What is needed: Reproduce only the listing from its start up to and including the line with "(219) 462-0400", switching each "Flood Advisory" to "Flood Statement" and changing nothing else.

Data for review:
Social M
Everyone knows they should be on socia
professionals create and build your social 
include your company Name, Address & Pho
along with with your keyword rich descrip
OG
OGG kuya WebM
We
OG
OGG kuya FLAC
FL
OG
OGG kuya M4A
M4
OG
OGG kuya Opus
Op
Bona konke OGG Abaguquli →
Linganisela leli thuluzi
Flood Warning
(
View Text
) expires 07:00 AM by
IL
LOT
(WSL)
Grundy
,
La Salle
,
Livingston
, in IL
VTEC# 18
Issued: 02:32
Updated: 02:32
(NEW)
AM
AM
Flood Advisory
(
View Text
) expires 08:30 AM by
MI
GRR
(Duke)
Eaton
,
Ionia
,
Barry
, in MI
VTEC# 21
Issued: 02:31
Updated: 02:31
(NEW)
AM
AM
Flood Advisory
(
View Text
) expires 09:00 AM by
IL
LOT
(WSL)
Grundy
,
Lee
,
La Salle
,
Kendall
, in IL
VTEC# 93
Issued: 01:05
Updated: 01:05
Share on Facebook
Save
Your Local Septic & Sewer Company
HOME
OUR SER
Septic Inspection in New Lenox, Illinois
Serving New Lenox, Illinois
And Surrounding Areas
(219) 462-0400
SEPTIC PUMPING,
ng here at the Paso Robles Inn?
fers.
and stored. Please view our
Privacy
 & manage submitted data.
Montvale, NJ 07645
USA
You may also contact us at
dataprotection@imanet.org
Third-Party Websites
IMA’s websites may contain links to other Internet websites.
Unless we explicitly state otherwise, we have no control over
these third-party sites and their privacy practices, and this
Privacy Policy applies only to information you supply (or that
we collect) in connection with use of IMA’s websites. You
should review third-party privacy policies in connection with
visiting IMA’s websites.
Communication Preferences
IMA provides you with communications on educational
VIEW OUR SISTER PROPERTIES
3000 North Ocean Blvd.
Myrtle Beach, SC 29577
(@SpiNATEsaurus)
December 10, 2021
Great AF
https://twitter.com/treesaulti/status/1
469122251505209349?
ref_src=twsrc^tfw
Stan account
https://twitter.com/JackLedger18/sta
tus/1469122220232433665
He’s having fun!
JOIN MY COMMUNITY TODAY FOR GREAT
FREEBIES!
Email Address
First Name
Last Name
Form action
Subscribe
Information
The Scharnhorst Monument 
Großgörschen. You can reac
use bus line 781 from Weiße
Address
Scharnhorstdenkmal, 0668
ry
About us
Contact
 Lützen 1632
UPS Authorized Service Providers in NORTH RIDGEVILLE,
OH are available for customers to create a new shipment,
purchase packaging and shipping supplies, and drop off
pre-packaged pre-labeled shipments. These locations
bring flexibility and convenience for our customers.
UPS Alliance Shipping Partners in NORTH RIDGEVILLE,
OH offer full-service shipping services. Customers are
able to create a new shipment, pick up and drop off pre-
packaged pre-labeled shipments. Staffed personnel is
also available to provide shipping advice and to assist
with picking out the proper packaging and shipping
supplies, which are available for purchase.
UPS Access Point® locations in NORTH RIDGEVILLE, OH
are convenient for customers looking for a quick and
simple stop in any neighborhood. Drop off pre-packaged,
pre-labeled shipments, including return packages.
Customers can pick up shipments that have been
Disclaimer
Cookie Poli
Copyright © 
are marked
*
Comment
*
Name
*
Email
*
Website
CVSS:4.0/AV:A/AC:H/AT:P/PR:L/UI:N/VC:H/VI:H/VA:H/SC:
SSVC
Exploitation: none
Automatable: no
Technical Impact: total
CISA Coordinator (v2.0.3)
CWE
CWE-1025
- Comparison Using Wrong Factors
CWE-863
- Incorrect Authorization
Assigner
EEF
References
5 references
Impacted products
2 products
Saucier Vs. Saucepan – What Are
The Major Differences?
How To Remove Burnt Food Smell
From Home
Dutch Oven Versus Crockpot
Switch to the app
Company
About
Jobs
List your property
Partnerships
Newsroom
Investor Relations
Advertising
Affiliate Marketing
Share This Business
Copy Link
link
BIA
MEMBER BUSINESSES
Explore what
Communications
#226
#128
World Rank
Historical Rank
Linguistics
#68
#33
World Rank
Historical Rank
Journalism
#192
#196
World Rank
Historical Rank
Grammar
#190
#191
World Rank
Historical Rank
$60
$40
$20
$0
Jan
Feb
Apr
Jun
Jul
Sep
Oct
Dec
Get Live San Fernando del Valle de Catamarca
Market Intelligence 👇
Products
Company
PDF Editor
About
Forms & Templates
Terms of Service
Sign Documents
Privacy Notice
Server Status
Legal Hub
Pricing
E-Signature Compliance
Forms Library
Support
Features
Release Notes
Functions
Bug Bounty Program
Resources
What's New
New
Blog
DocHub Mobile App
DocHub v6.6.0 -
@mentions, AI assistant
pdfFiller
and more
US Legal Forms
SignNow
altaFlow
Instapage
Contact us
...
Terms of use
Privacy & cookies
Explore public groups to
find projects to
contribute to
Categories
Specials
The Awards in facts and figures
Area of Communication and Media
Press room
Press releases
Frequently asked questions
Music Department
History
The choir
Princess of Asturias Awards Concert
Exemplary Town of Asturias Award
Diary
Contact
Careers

Result of the task:
Social M
Everyone knows they should be on socia
professionals create and build your social 
include your company Name, Address & Pho
along with with your keyword rich descrip
OG
OGG kuya WebM
We
OG
OGG kuya FLAC
FL
OG
OGG kuya M4A
M4
OG
OGG kuya Opus
Op
Bona konke OGG Abaguquli →
Linganisela leli thuluzi
Flood Warning
(
View Text
) expires 07:00 AM by
IL
LOT
(WSL)
Grundy
,
La Salle
,
Livingston
, in IL
VTEC# 18
Issued: 02:32
Updated: 02:32
(NEW)
AM
AM
Flood Statement
(
View Text
) expires 08:30 AM by
MI
GRR
(Duke)
Eaton
,
Ionia
,
Barry
, in MI
VTEC# 21
Issued: 02:31
Updated: 02:31
(NEW)
AM
AM
Flood Statement
(
View Text
) expires 09:00 AM by
IL
LOT
(WSL)
Grundy
,
Lee
,
La Salle
,
Kendall
, in IL
VTEC# 93
Issued: 01:05
Updated: 01:05
Share on Facebook
Save
Your Local Septic & Sewer Company
HOME
OUR SER
Septic Inspection in New Lenox, Illinois
Serving New Lenox, Illinois
And Surrounding Areas
(219) 462-0400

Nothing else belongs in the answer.